GIVEN EXERCISE: Copy every line of the data below word for word, leaving out the pictures.

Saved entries
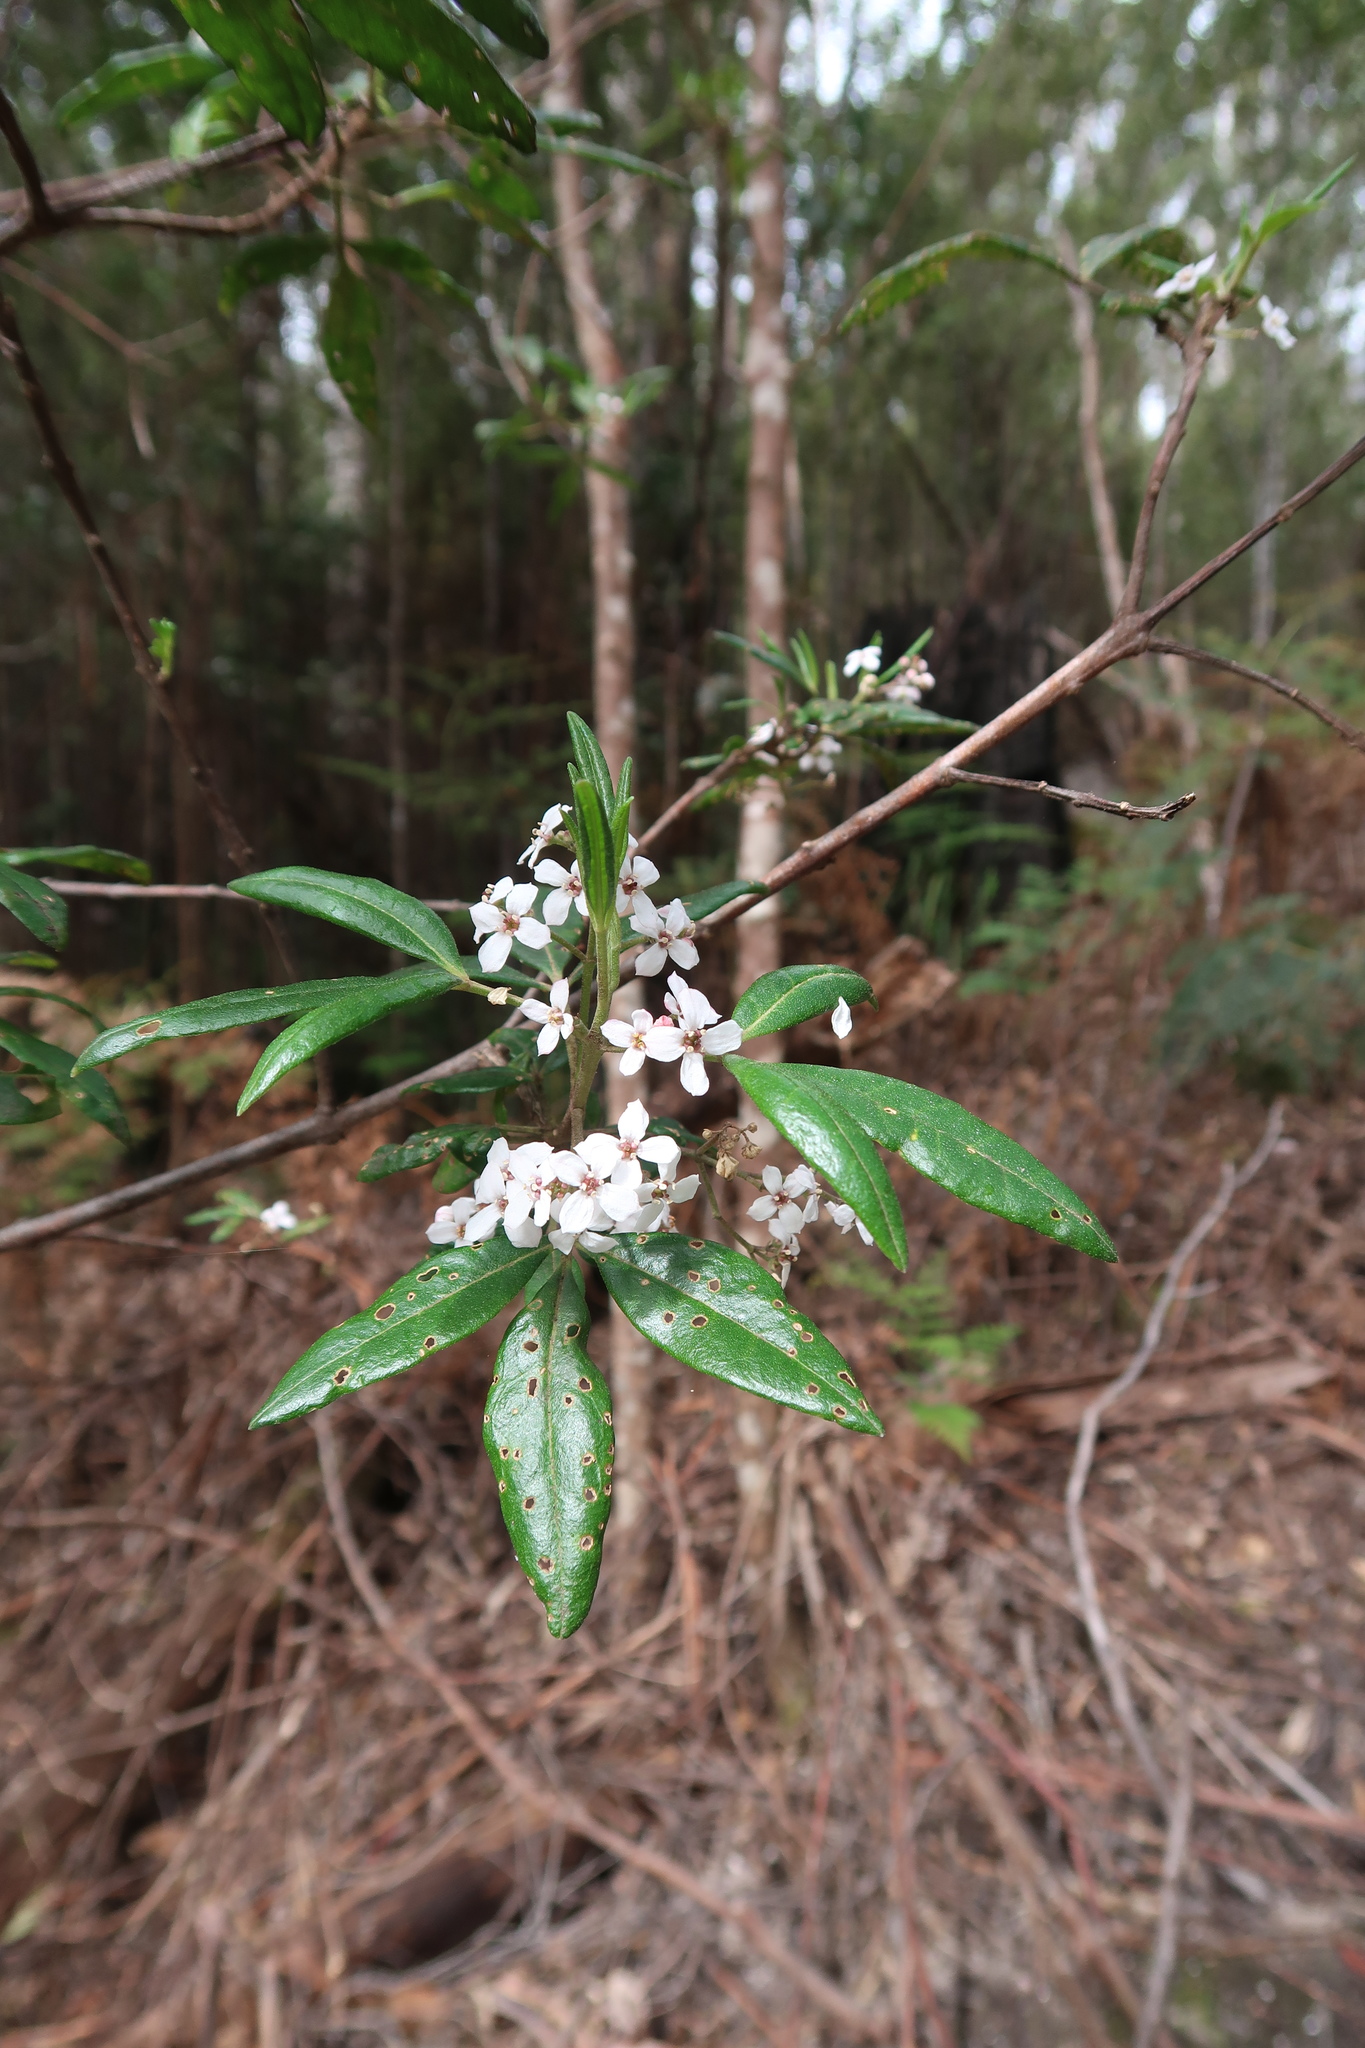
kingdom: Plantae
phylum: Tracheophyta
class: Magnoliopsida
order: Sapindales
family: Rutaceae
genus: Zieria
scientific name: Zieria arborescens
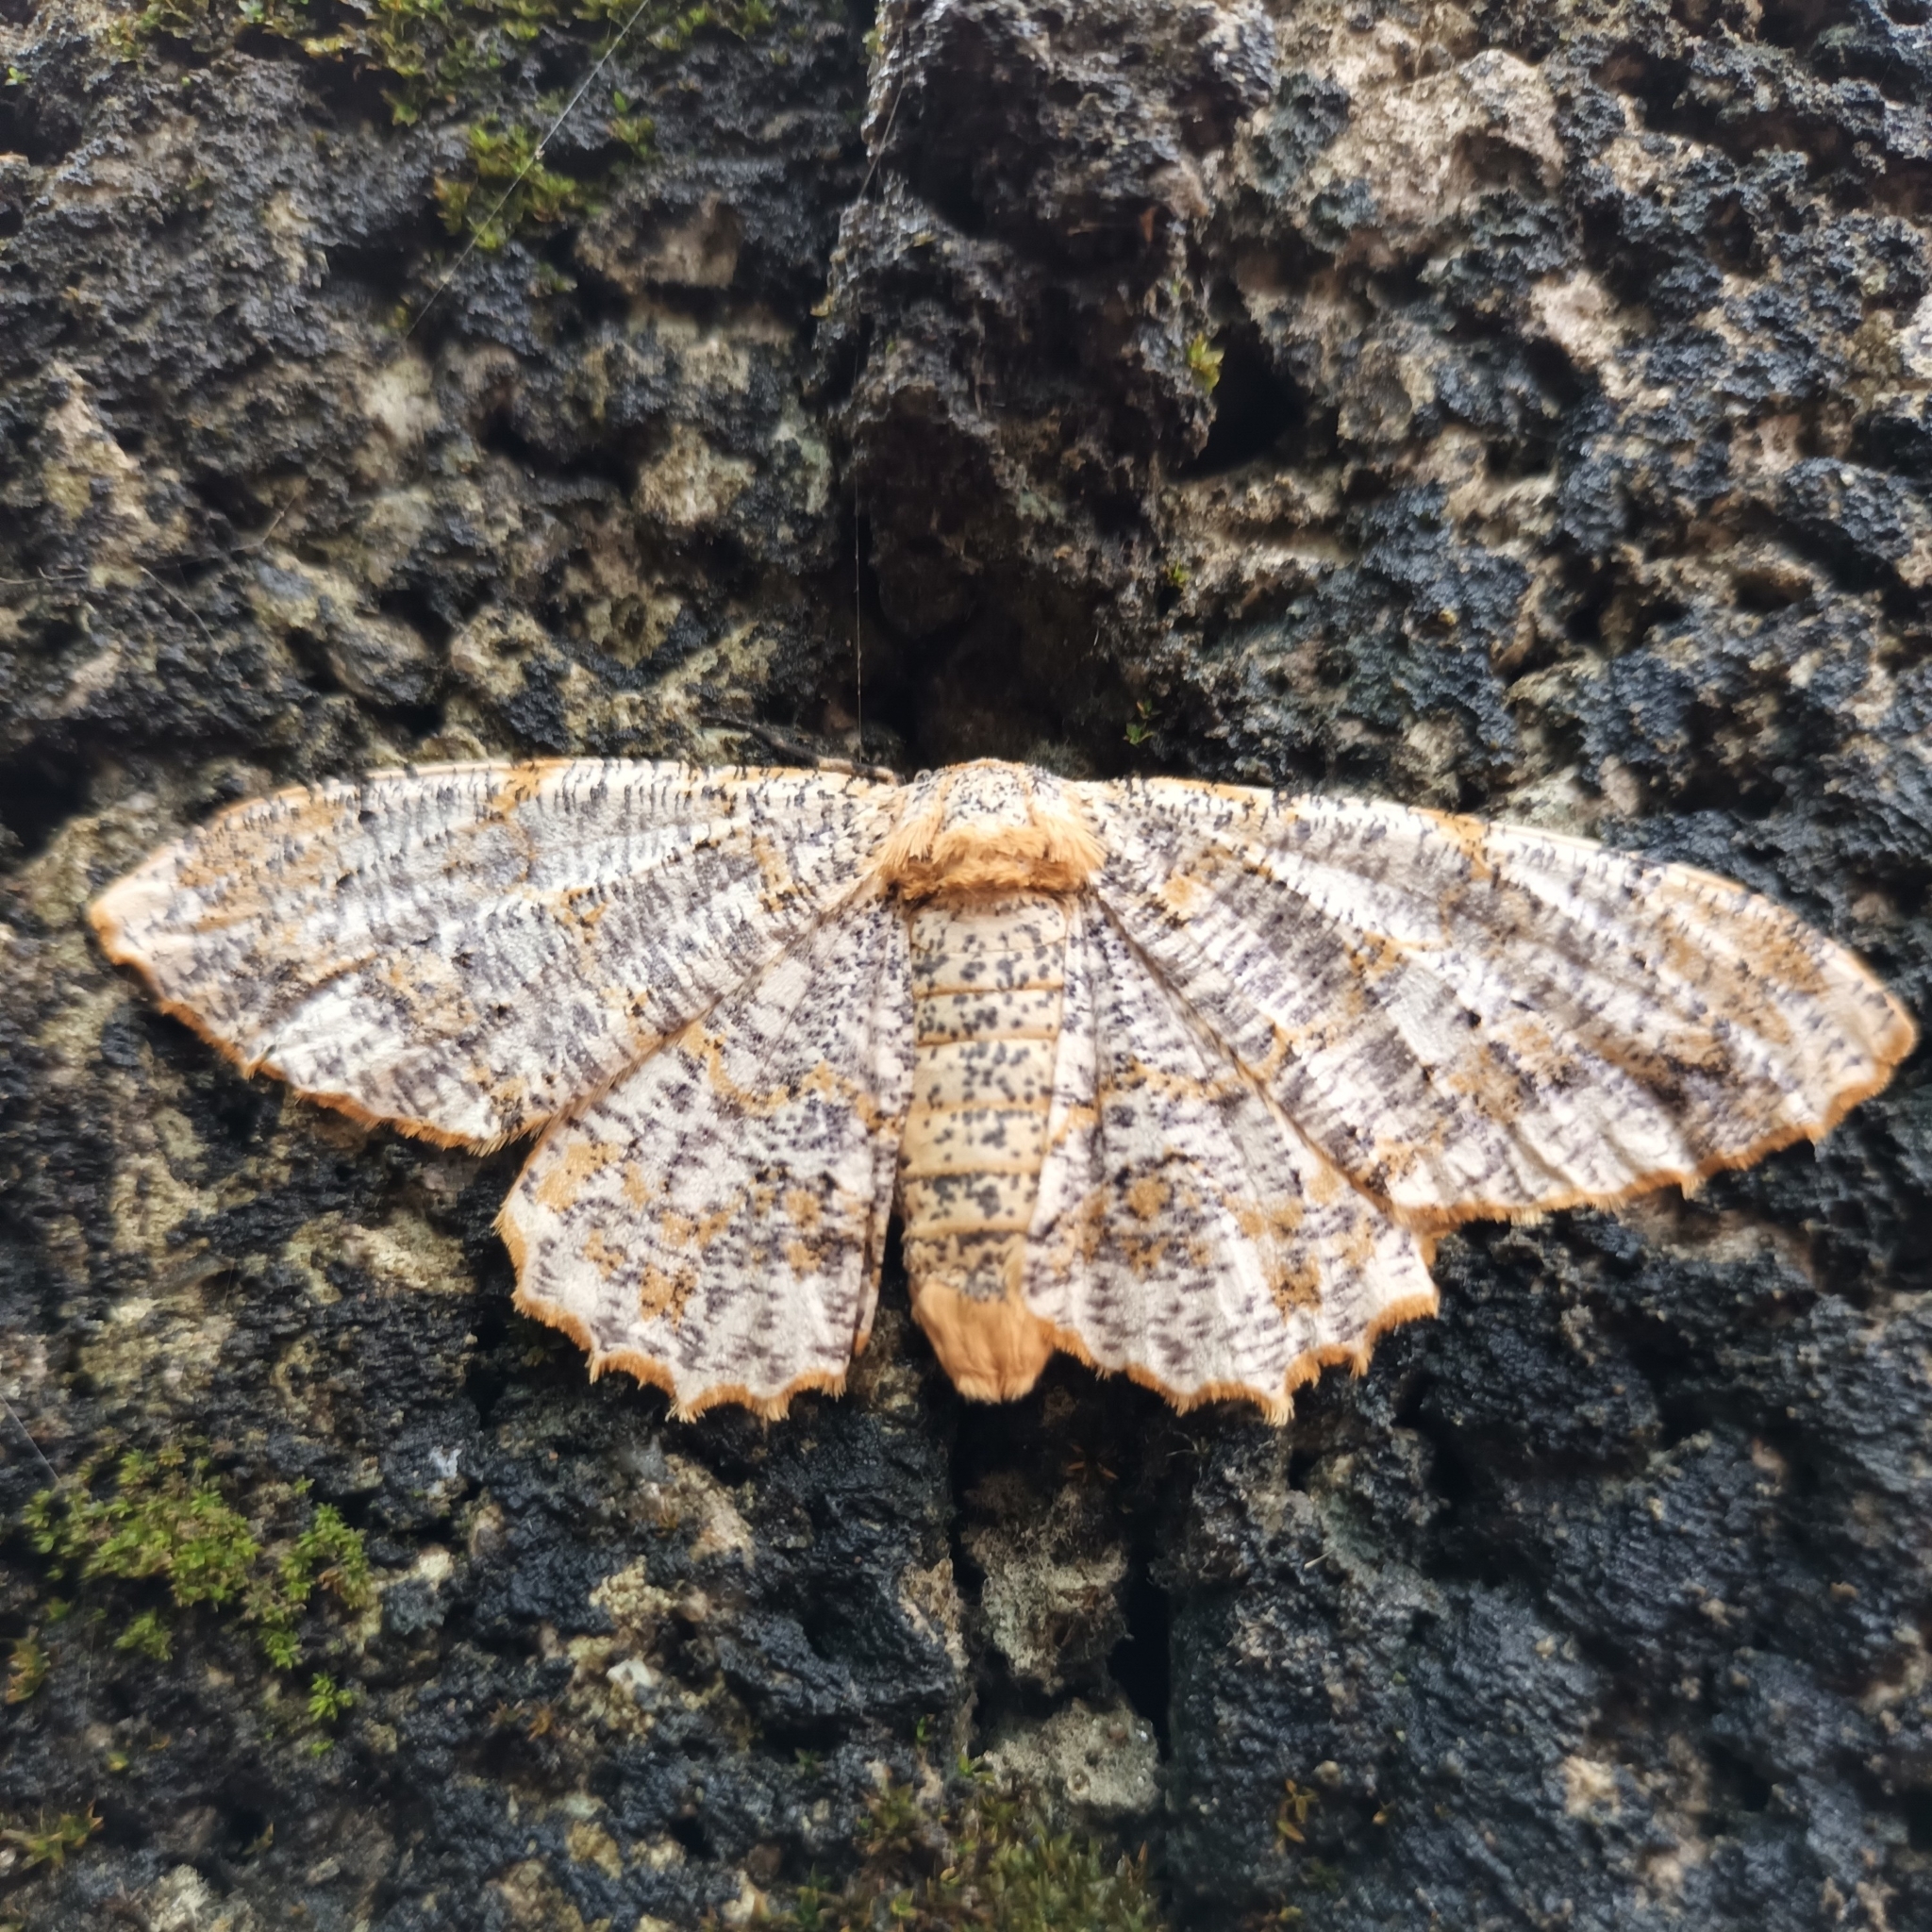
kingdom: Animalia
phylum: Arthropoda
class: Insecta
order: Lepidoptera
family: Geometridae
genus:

CORRECT ANSWER:
kingdom: Plantae
phylum: Tracheophyta
class: Magnoliopsida
order: Sapindales
family: Rutaceae
genus: Zieria
scientific name: Zieria arborescens
kingdom: Animalia
phylum: Arthropoda
class: Insecta
order: Lepidoptera
family: Geometridae
genus:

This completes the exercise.